Pictures with circuit source files:
──────────────────────────────

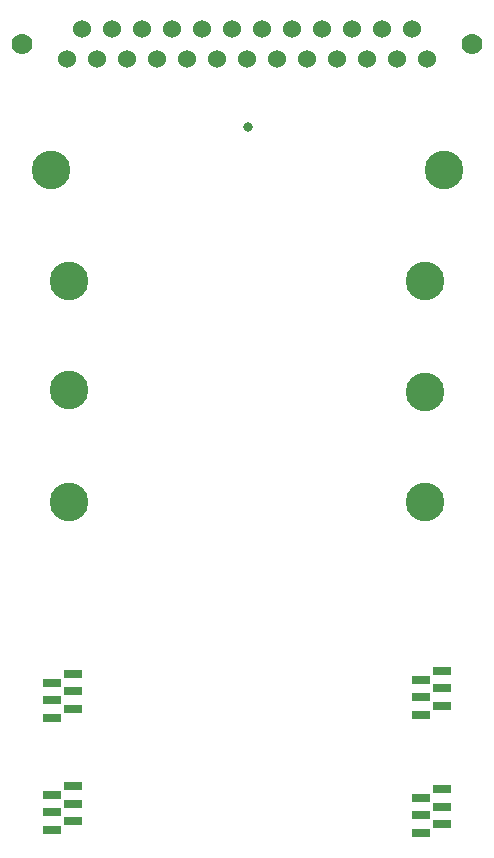
<source format=gbr>
%TF.GenerationSoftware,KiCad,Pcbnew,(6.0.11-0)*%
%TF.CreationDate,2024-08-02T08:23:09-07:00*%
%TF.ProjectId,TcBox_6x4,5463426f-785f-4367-9834-2e6b69636164,v1.0*%
%TF.SameCoordinates,Original*%
%TF.FileFunction,Soldermask,Top*%
%TF.FilePolarity,Negative*%
%FSLAX46Y46*%
G04 Gerber Fmt 4.6, Leading zero omitted, Abs format (unit mm)*
G04 Created by KiCad (PCBNEW (6.0.11-0)) date 2024-08-02 08:23:09*
%MOMM*%
%LPD*%
G01*
G04 APERTURE LIST*
%ADD10R,1.500000X0.750000*%
%ADD11C,3.263900*%
%ADD12C,0.800000*%
%ADD13C,1.778000*%
%ADD14C,1.524000*%
G04 APERTURE END LIST*
D10*
%TO.C,J3*%
X135875000Y-116000000D03*
X135875000Y-117500000D03*
X135875000Y-119000000D03*
X134125000Y-116750000D03*
X134125000Y-118250000D03*
X134125000Y-119750000D03*
%TD*%
D11*
%TO.C,H3*%
X135543540Y-82520760D03*
%TD*%
D10*
%TO.C,J5*%
X165375000Y-110000000D03*
X165375000Y-108500000D03*
X165375000Y-107000000D03*
X167125000Y-109250000D03*
X167125000Y-107750000D03*
X167125000Y-106250000D03*
%TD*%
D11*
%TO.C,H6*%
X165695860Y-73268520D03*
%TD*%
D10*
%TO.C,J2*%
X135875000Y-106500000D03*
X135875000Y-108000000D03*
X135875000Y-109500000D03*
X134125000Y-107250000D03*
X134125000Y-108750000D03*
X134125000Y-110250000D03*
%TD*%
D11*
%TO.C,H5*%
X167304180Y-63856180D03*
%TD*%
D10*
%TO.C,J4*%
X165375000Y-120000000D03*
X165375000Y-118500000D03*
X165375000Y-117000000D03*
X167125000Y-119250000D03*
X167125000Y-117750000D03*
X167125000Y-116250000D03*
%TD*%
D11*
%TO.C,H7*%
X165695860Y-82643900D03*
%TD*%
%TO.C,H2*%
X135525760Y-73238280D03*
%TD*%
D12*
%TO.C,R1*%
X150750000Y-60250000D03*
%TD*%
D11*
%TO.C,H4*%
X135544180Y-91936180D03*
%TD*%
%TO.C,H8*%
X165704180Y-91936180D03*
%TD*%
%TO.C,H1*%
X134004180Y-63856180D03*
%TD*%
D13*
%TO.C,J1*%
X131604180Y-53206180D03*
X169704180Y-53206180D03*
D14*
X135414180Y-54476180D03*
X137954180Y-54476180D03*
X140494180Y-54476180D03*
X143034180Y-54476180D03*
X145574180Y-54476180D03*
X148114180Y-54476180D03*
X150654180Y-54476180D03*
X153194180Y-54476180D03*
X155734180Y-54476180D03*
X158274180Y-54476180D03*
X160814180Y-54476180D03*
X163354180Y-54476180D03*
X165894180Y-54476180D03*
X136684180Y-51936180D03*
X139224180Y-51936180D03*
X141764180Y-51936180D03*
X144304180Y-51936180D03*
X146844180Y-51936180D03*
X149384180Y-51936180D03*
X151924180Y-51936180D03*
X154464180Y-51936180D03*
X157004180Y-51936180D03*
X159544180Y-51936180D03*
X162084180Y-51936180D03*
X164624180Y-51936180D03*
%TD*%
M02*

</source>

──────────────────────────────

### Exercise objective
Using the data above, tally each line that contains "LIST". Write only the total.

### Solution for this problem
2